### Exercise brief
If anything in the data looks odd, keep it anyway and write the whole listing out unchanged.

[Given entries Boundary: Start]

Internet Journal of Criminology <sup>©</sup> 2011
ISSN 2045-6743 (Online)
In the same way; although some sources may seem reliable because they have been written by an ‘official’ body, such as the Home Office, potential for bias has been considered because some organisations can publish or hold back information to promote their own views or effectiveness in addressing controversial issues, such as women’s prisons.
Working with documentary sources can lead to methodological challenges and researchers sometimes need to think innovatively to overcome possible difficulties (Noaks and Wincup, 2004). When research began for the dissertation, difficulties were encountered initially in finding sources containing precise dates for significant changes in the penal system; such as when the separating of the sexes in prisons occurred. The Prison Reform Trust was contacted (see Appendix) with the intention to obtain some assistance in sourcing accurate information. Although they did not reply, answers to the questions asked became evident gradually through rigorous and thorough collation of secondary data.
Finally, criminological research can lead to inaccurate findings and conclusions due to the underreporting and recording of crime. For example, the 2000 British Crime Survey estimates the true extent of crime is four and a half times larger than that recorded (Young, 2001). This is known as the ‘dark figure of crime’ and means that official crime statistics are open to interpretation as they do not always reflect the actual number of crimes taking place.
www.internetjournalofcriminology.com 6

[Given entries Boundary: End]

### Completed exercise
Internet Journal of Criminology <sup>©</sup> 2011
ISSN 2045-6743 (Online)
In the same way; although some sources may seem reliable because they have been written by an ‘official’ body, such as the Home Office, potential for bias has been considered because some organisations can publish or hold back information to promote their own views or effectiveness in addressing controversial issues, such as women’s prisons.
Working with documentary sources can lead to methodological challenges and researchers sometimes need to think innovatively to overcome possible difficulties (Noaks and Wincup, 2004). When research began for the dissertation, difficulties were encountered initially in finding sources containing precise dates for significant changes in the penal system; such as when the separating of the sexes in prisons occurred. The Prison Reform Trust was contacted (see Appendix) with the intention to obtain some assistance in sourcing accurate information. Although they did not reply, answers to the questions asked became evident gradually through rigorous and thorough collation of secondary data.
Finally, criminological research can lead to inaccurate findings and conclusions due to the underreporting and recording of crime. For example, the 2000 British Crime Survey estimates the true extent of crime is four and a half times larger than that recorded (Young, 2001). This is known as the ‘dark figure of crime’ and means that official crime statistics are open to interpretation as they do not always reflect the actual number of crimes taking place.
www.internetjournalofcriminology.com 6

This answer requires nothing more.